Any visit to mHUB is exciting. It buzzes and whirls and hums with entrepreneurial energy, and you can look at a very realistic looking 3D printed donut (pink frosting, sprinkles). 60 percent of entrepreneurs and engineers in the space assisting with prototyping are men. Women and people of color are enough of a minority here, like in the larger tech and manufacturing space, that when I made my last site visit and walked into the shared office area to speak with members of the cohort of women entrepreneurs that CFF supported last year I saw women in the space broadly, but this group of 6 sitting together stood out.

With a seed grant from CFF, mHUB piloted their initial cohort designed to increase access to their space for members of underrepresented groups. While the commitment was to recruit 10-15 women, the hope was that the group would be diverse.

Shannon McGhee, who oversees this program, took it as an opportunity to test the full cohort model for marginalized founders underneath a greater initiative to drive equitable access to entrepreneurship. mHUB has dubbed this “pre-accelerator program” mPOWER, and while the CFF-supported pilot focused on women, mHUB has plans to scale the program to support Black Founders, LatinX founders, and other marginalized groups in tech.

Shannon and her team found 13 women, the majority of whom are women of color to participate in this first pilot cohort. When I had the chance to meet them I was impressed by the diversity of their product ideas, backgrounds and experiences. This is a fun group of entrepreneurs. Particularly striking was how important the cohort model was to them, and how far they had helped each other get as a group of peers.

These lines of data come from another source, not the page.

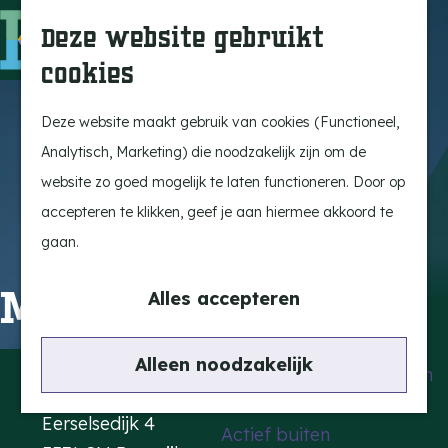
Uitagenda
Z
Deze website gebruikt
Beleef Bergeijk
o
M
cookies
Eten en drinken
e
e
G
Snoeperkes
k
n
a
Deze website maakt gebruik van cookies (Functioneel,
Kempen Dinerbon
e
u
n
Analytisch, Marketing) die noodzakelijk zijn om de
Vrijetijdsbesteding
n
a
website zo goed mogelijk te laten functioneren. Door op
Recreatie
a
accepteren te klikken, geef je aan hiermee akkoord te
BRGK Trein
r
gaan.
d
Highlights
Marie Koet
e
Alles accepteren
Rietveld & Ruys
h
Cultuur & Erfgoed
o
Contact
Alleen noodzakelijk
De Dansende Katten
m
Kattendans
e
Eerselsedijk 4
Actief buiten
p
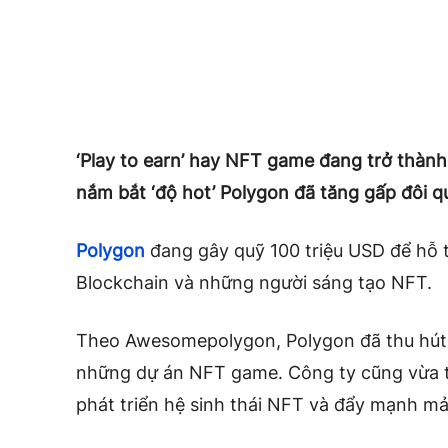
‘Play to earn’ hay NFT game đang trở thàn
nắm bắt ‘độ hot’ Polygon đã tăng gấp đôi qu
Polygon
đang gây quỹ 100 triệu USD để hỗ t
Blockchain và những người sáng tạo NFT.
Theo Awesomepolygon, Polygon đã thu hút
những dự án NFT game. Công ty cũng vừa th
phát triển hệ sinh thái NFT và đẩy mạnh m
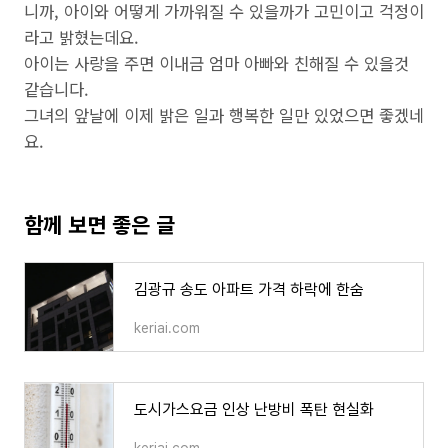
니까, 아이와 어떻게 가까워질 수 있을까가 고민이고 걱정이
라고 밝혔는데요.
아이는 사랑을 주면 이내금 엄마 아빠와 친해질 수 있을것
같습니다.
그녀의 앞날에 이제 밝은 일과 행복한 일만 있었으면 좋겠네
요.
함께 보면 좋은 글
김광규 송도 아파트 가격 하락에 한숨
keriai.com
도시가스요금 인상 난방비 폭탄 현실화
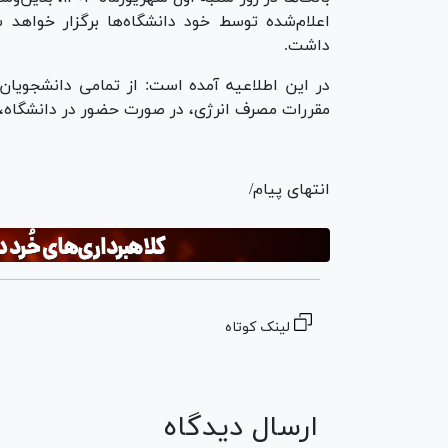
اعلام‌شده توسط خود دانشگاه‌ها برگزار خواهد ش
داشت.
در این اطلاعیه آمده است: از تمامی دانشجوی
مقررات مصرف انرژی، در صورت حضور در دانشگاه، ن
انتهای پیام/
لینک کوتاه
ارسال دیدگاه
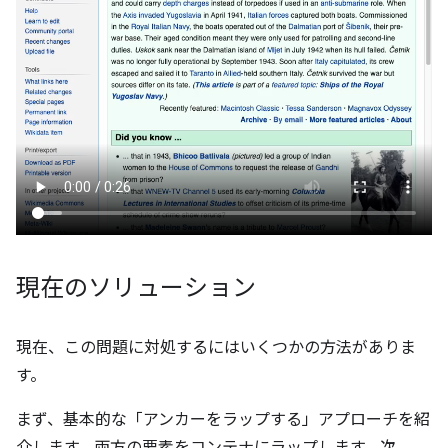
現在のソリューション
現在、この問題に対処するにはいくつかの方法がありま
す。
まず、基本的な「アンカーをラップする」アプローチを紹
介します。両方の要素をコンテナにラップします。次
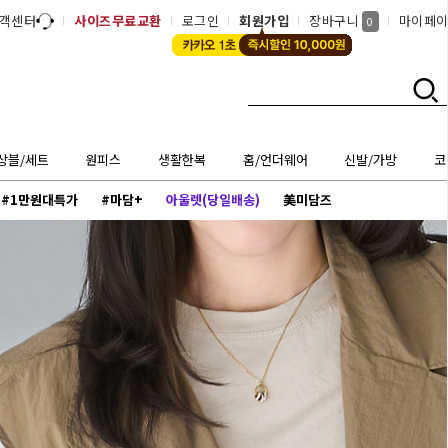
객센터
사이즈무료교환
로그인
회원가입
장바구니
마이페
0
상블/세트
원피스
생활한복
홈/언더웨어
신발/가방
코
#1만원대특가
#마담+
아울렛(당일배송)
美미담즈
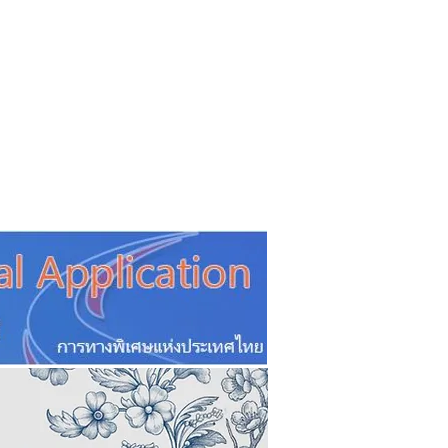
CSR
ESG&SDG
PR & Event
ิ่น
ช้อปปี้ง online
ท่องเที่ยว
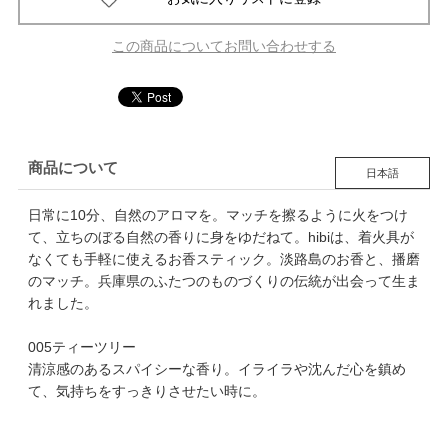
この商品についてお問い合わせする
商品について
日本語
日常に10分、自然のアロマを。マッチを擦るように火をつけ
て、立ちのぼる自然の香りに身をゆだねて。hibiは、着火具が
なくても手軽に使えるお香スティック。淡路島のお香と、播磨
のマッチ。兵庫県のふたつのものづくりの伝統が出会って生ま
れました。
005ティーツリー
清涼感のあるスパイシーな香り。イライラや沈んだ心を鎮め
て、気持ちをすっきりさせたい時に。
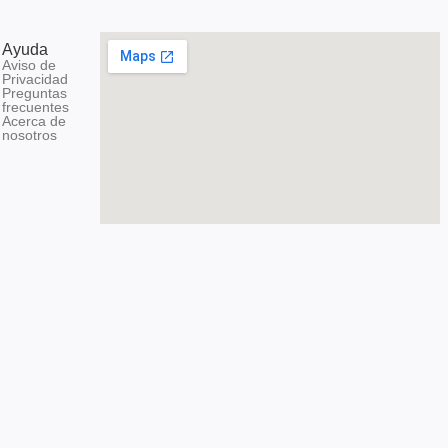
Ayuda
Aviso de
Privacidad
Preguntas
frecuentes
Acerca de
nosotros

Some of them have been working on their product ideas for a very long time. Being part of this mPOWER Women Founders Pilot has helped them build new connections to networks, technical support, suppliers, and investors to take their ideas to business scale. Not to be discounted: entrepreneurship is incredibly isolating, and peer connections are one of the outcomes of this model. In a society where women and people of color are socialized in a way that holds them back, these programs are critical to building a safe space in a group of peers, without taking participants out of the growing and thriving ecosystem of Chicago tech.

mHUB is now fundraising for community regrants which allow them to support community-based organizations on the South and West sides, as a part of a broader 5-year effort called the Catalyze Initiative, to drive capacity in these organizations and collaborate on driving awareness and sourcing more idea-stage entrepreneurs. Those entrepreneurs can then receive stipends to participate in the mHUB community and bring their businesses into being faster. Having successful Black entrepreneurs building businesses to make products on the West Side of Chicago would give young people important models for a good life. It is easy to be nostalgic for the old days of US manufacturing and to wish that more people would develop product ideas that are useful and could be made here, and easy to wish that someone would partner in a serious way with more West Siders to bring that economic development into the community. The work of actually doing those things is quite difficult. mHUB has now dived in with a solid plan and encouraging first year results. CFF is delighted to provide a second year of support, and will follow this program with interest as it builds new West Side relationships.